- Developer(s): Chris Hessing
- Initial release: January 8, 2003
- Stable release: 2.2.0 / January 29, 2010; 15 years ago
- Preview release: 2.2.3 / January 31, 2011; 14 years ago
- Written in: C / C++
- Operating system: Linux, Windows XP, Windows Vista, and Windows 7
- Type: LAN tools
- License: GPL / BSD
- Website: open1x.sourceforge.net

= Xsupplicant =

Computer networking supplicant

Xsupplicant is a supplicant that allows a workstation to authenticate with a RADIUS server using 802.1X and the Extensible Authentication Protocol (EAP). It can be used for computers with wired or wireless LAN connections to complete a strong authentication before joining the network and supports the dynamic assignment of WEP keys.

==Overview==
Xsupplicant up to version 1.2.8 was designed to run on Linux clients as a command line utility. Version 1.3.X and greater are designed to run on Windows XP and are currently being ported to Linux/BSD systems, and include a robust graphical user interface, and also includes network access control (NAC) functionality from Trusted Computing Group's Trusted Network Connect NAC.

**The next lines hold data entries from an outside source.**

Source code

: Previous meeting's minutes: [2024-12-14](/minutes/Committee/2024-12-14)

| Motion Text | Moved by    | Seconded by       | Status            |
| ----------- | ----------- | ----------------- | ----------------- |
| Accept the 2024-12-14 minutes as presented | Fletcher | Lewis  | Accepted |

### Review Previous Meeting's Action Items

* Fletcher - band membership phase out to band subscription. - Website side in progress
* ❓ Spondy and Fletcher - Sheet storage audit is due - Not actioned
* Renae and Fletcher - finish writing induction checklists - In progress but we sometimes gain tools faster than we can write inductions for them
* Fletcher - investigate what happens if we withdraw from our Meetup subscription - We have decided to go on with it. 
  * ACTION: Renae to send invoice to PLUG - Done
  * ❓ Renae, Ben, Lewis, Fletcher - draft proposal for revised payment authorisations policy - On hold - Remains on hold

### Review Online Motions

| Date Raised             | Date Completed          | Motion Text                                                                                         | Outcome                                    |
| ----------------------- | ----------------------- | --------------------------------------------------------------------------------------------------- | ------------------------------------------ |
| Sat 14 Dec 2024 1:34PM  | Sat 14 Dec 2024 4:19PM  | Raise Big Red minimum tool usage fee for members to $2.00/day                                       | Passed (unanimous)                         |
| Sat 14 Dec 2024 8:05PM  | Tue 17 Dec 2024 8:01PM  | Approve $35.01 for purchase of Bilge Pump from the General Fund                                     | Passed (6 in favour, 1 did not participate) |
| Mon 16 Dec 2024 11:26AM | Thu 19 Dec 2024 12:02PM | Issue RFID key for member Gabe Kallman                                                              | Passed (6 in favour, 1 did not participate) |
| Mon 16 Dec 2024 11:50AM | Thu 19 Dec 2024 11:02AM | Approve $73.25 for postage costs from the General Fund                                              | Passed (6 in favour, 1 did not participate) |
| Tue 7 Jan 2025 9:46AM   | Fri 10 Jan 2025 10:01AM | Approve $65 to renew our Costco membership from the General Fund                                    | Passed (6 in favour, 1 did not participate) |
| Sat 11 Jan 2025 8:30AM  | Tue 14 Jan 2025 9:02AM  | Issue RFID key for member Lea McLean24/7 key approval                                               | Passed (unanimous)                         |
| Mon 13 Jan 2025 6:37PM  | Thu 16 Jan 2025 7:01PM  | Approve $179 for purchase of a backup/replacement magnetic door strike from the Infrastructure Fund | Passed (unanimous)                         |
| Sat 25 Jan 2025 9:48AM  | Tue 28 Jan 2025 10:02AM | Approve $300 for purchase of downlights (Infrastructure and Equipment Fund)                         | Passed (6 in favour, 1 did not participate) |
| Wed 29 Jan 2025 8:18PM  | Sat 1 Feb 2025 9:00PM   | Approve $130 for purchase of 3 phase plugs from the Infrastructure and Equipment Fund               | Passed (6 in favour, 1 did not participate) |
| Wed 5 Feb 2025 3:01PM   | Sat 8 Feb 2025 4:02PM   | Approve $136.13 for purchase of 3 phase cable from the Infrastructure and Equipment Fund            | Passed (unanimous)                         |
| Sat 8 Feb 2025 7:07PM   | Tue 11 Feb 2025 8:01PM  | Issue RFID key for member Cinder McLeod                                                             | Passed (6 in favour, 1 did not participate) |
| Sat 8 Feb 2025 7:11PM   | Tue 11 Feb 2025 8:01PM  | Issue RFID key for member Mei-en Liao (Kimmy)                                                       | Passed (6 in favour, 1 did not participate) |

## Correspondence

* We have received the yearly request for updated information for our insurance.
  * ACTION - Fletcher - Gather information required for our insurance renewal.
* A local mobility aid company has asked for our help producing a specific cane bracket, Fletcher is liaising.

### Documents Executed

Xsupplicant was chosen by the OpenSea Alliance, dedicated to developing, promoting, and distributing an open source 802.1X supplicant.

Xsupplicant supports the following EAP types:
- EAP-MD5
- LEAP
- EAP-MSCHAPv2
- EAP-OTP
- EAP-PEAP (v0 and v1)
- EAP-SIM
- EAP-TLS
- EAP-TNC
- EAP-TTLSv0 (PAP/CHAP/MS-CHAP/MS-CHAPv2/EAP)
- EAP-AKA
- EAP-GTC
- EAP-FAST (partial)

Xsupplicant is primarily maintained by Chris Hessing.